> [WORK REQUIRED] From the records, report how many lines hold the word "linejoin", with the number as the sole reply.

> [LISTED RECORDS]
────────────────

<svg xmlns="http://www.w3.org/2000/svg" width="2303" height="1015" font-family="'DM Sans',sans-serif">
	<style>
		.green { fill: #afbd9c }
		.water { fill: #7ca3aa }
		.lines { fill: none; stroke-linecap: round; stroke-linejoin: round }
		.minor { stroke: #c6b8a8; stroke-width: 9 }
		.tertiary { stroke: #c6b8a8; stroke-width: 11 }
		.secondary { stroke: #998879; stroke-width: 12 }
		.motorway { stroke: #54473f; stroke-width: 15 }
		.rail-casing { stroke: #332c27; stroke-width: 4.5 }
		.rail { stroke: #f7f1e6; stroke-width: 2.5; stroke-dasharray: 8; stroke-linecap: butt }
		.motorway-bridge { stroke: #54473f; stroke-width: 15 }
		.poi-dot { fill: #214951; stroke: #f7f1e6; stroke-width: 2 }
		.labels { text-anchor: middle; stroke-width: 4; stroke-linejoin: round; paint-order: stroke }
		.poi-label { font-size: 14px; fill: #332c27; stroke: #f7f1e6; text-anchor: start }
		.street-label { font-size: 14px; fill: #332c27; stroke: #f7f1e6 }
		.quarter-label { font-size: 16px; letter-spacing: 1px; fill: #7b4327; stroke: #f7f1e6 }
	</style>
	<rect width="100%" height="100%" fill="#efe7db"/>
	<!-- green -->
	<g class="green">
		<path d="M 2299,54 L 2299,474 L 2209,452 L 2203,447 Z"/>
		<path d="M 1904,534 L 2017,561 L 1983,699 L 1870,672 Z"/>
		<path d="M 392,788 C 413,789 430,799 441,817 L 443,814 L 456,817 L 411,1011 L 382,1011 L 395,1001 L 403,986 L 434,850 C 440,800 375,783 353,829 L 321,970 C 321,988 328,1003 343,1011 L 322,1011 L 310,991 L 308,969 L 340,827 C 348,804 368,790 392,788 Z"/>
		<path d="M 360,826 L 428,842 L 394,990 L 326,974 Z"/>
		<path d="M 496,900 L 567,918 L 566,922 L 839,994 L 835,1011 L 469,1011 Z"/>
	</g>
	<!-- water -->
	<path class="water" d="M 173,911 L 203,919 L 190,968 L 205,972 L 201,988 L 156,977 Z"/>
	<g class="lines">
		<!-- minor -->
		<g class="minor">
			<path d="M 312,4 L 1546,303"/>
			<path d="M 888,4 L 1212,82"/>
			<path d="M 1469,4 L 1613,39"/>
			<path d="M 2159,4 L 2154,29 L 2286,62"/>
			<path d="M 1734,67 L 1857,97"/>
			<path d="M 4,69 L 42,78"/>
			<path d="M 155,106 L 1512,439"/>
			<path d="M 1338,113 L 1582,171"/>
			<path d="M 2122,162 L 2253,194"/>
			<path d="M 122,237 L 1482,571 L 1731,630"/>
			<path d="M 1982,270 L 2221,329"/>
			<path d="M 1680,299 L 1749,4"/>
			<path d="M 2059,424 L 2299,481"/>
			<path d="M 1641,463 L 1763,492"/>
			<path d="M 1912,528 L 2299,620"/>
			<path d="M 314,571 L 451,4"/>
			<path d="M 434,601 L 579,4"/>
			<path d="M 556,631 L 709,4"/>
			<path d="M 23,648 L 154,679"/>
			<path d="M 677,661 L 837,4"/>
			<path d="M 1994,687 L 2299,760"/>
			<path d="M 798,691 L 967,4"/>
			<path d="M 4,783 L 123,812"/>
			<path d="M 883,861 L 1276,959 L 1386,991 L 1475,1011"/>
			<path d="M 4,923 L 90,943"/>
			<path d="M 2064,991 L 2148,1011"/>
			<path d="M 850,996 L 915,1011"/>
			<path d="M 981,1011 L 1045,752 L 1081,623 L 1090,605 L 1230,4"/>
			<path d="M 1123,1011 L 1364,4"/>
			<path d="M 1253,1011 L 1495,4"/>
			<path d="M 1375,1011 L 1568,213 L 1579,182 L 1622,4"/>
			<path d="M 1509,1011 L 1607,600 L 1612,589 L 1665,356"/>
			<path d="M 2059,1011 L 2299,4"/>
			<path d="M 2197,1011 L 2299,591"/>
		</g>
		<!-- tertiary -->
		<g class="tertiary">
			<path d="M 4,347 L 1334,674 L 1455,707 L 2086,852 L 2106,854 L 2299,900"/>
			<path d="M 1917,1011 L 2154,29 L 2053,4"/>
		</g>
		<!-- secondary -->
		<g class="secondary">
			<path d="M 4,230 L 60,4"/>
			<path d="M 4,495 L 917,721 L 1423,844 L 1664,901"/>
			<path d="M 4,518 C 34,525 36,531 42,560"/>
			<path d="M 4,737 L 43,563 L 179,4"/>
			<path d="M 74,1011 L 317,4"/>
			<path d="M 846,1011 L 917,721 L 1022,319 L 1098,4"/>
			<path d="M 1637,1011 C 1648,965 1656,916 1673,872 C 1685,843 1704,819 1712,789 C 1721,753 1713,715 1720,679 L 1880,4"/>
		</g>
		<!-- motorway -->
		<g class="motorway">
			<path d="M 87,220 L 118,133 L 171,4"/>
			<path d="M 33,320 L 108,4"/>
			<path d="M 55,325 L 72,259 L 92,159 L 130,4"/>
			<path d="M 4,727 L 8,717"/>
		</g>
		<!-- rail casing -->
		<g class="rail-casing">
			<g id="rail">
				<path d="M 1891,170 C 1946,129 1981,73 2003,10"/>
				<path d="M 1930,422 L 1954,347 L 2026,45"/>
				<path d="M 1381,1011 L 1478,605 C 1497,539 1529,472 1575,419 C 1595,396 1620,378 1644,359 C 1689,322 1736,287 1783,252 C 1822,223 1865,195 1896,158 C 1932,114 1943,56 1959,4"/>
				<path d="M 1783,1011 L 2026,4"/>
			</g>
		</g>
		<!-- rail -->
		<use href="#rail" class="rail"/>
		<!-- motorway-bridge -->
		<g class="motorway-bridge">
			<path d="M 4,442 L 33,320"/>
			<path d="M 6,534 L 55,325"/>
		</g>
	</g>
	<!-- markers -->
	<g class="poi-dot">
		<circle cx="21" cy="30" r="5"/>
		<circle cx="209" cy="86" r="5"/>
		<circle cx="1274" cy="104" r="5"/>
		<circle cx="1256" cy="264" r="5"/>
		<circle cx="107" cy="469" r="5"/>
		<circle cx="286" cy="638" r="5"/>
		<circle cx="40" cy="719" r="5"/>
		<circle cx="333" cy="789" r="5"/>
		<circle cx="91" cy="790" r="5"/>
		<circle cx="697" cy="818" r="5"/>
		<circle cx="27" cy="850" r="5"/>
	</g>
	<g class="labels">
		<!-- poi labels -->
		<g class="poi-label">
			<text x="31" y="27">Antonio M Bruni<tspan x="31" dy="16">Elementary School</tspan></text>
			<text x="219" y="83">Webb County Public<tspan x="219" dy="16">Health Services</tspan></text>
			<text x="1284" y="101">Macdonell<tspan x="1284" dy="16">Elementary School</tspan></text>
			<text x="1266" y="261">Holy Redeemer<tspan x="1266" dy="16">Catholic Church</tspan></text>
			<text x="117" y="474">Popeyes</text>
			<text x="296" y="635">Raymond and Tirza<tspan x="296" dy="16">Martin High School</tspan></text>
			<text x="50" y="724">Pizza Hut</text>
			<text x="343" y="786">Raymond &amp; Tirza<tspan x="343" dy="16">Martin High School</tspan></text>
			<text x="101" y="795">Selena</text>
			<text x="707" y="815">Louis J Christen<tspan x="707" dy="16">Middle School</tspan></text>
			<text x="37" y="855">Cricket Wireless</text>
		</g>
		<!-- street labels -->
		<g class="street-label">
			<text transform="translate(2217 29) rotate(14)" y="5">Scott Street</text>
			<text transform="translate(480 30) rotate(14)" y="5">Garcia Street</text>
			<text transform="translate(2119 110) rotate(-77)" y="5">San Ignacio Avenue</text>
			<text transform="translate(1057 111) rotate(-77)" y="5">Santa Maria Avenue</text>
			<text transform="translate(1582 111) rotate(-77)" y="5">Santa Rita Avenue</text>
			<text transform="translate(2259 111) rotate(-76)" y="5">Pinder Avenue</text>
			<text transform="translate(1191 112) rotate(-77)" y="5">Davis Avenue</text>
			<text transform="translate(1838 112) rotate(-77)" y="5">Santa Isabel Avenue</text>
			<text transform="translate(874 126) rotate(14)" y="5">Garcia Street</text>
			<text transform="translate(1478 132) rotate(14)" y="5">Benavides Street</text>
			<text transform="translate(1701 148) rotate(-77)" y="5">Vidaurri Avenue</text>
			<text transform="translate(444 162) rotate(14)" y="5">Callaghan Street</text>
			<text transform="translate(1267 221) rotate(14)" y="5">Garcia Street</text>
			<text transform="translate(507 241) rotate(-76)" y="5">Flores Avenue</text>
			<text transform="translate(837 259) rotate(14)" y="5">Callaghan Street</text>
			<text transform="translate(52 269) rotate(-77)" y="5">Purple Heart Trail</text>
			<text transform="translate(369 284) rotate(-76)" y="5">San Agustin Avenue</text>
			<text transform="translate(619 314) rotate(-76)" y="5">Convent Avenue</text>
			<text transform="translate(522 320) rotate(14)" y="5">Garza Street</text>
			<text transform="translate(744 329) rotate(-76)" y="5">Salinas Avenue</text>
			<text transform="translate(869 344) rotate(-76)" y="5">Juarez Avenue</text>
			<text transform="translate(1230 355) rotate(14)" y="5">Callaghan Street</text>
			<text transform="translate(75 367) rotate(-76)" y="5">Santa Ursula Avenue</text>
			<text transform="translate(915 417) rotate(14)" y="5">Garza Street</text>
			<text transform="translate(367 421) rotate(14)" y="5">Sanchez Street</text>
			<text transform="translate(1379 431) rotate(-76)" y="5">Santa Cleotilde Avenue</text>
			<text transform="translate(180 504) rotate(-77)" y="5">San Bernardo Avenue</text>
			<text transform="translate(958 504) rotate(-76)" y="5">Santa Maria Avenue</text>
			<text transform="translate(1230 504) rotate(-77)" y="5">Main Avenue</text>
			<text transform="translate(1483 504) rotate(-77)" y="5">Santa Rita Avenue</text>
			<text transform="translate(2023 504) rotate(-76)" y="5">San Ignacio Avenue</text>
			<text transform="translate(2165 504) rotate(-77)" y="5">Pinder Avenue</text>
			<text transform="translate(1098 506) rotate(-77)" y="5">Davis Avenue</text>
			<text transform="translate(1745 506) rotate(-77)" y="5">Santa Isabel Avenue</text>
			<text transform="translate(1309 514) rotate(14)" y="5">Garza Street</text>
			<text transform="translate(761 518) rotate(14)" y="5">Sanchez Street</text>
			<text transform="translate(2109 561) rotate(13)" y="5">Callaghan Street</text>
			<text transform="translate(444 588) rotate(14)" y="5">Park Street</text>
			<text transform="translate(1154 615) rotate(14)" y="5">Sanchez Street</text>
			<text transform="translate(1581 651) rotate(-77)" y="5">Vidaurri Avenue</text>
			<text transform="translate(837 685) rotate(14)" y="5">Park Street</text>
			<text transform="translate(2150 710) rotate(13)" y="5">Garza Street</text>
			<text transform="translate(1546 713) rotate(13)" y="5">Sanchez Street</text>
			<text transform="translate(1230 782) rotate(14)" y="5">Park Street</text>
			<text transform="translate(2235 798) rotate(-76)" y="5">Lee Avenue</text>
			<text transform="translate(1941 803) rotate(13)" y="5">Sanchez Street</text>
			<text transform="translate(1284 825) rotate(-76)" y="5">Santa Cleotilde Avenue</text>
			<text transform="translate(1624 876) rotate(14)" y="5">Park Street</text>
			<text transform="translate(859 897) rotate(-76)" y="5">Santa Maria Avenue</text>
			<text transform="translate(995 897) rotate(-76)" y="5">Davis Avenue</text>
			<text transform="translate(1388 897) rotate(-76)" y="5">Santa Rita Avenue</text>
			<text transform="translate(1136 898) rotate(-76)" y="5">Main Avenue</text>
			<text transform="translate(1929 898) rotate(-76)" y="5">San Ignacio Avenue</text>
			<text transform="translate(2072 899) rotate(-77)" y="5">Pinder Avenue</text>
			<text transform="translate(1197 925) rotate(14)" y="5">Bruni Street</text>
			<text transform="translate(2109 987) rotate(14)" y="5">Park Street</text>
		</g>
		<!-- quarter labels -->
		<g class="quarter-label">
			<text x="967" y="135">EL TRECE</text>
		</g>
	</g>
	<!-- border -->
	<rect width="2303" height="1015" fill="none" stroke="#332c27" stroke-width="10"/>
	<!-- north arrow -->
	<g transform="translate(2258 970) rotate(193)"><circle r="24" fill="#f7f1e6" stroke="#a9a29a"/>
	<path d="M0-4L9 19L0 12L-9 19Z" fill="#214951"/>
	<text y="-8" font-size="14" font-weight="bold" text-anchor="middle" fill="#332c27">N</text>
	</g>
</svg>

────────────────

> [OUTPUT FOR THIS EXERCISE] 2